Separating mental health policy from general health policy fosters stigma, discrimination, uneven access to treatment, financing and resource allocation, and healthcare system integration. To address these difficulties, mental health must be seen as an essential part of total health. By removing these barriers, society can improve mental health treatment and build a better, more inclusive society.

The Need for Integration

Numerous studies have shown that mental and physical health are interconnected, making mental health policy essential. Policymakers may benefit from recognising mental health as part of total health. Integration improves mental and physical wellness. Coordination ensures comprehensive treatment regimens, reducing problems and improving health. Mental health in general health policy enhances efficacy and cost-effectiveness. Early intervention in mental health issues prevents symptoms from worsening and requiring more costly treatment. Integration also fights mental
health stigma. Equating mental and physical health promotes acceptance, understanding, and compassion for mental illness.

Integration requires policy proposals. Policymakers must promote mental health-general health cooperation and collaboration. Effective communication and collaborative decision-making may foster integration by allowing sectors to share information and resources. Integrating healthcare models is essential. Multidisciplinary teams of mental health workers, primary care doctors, and specialists provide complete mental and physical health treatment. Comprehensive mental health education and awareness programmes reduce stigma and improve public understanding.
De-stigmatizing mental health and incorporating it into general health may help people seek therapy without guilt or shame.Integration requires overcoming hurdles. Public mental health education and focused stigma reduction may overcome stigma, one of the biggest challenges. Integration requires de-stigmatization.Mental health insurance coverage and fragmented healthcare systems must alsobe addressed. Removing these barriers makes mental health treatment easier and cheaper. An integrated mental health strategy needs public and political support to change. Advocacy, community engagement, and mental health experts’ participation may build support for integration, forcing governments to prioritise it. Finally, integration requires sufficient finance and resources.

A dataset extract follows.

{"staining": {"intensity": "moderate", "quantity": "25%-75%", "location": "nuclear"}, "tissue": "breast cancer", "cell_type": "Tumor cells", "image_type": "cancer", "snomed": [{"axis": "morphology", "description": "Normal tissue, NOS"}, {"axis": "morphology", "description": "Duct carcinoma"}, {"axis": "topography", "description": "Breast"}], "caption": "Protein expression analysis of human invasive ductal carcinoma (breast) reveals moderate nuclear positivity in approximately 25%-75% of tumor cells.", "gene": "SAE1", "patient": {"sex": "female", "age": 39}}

Mental health budgets should prioritise equality and long-term investment to enhance healthcare system integration.By addressing these difficulties and following the recommended policies society may embrace a more holistic and compassionate approach to healthcare that considers mental health as an essential part of well-being.


To truly prioritise the well-being of individuals, it is crucial to integrate mental health into national health policy. The separation of mental health from general health policy has perpetuated stigma,hindered access to care, and neglected adequate funding. By recognising mental health as an integral part of overall health, we can create a society that prioritises comprehensive care, reduces stigma, and fosters a healthier future for all. It is time to unite mental health and general health policies, ensuring that no individual is left behind.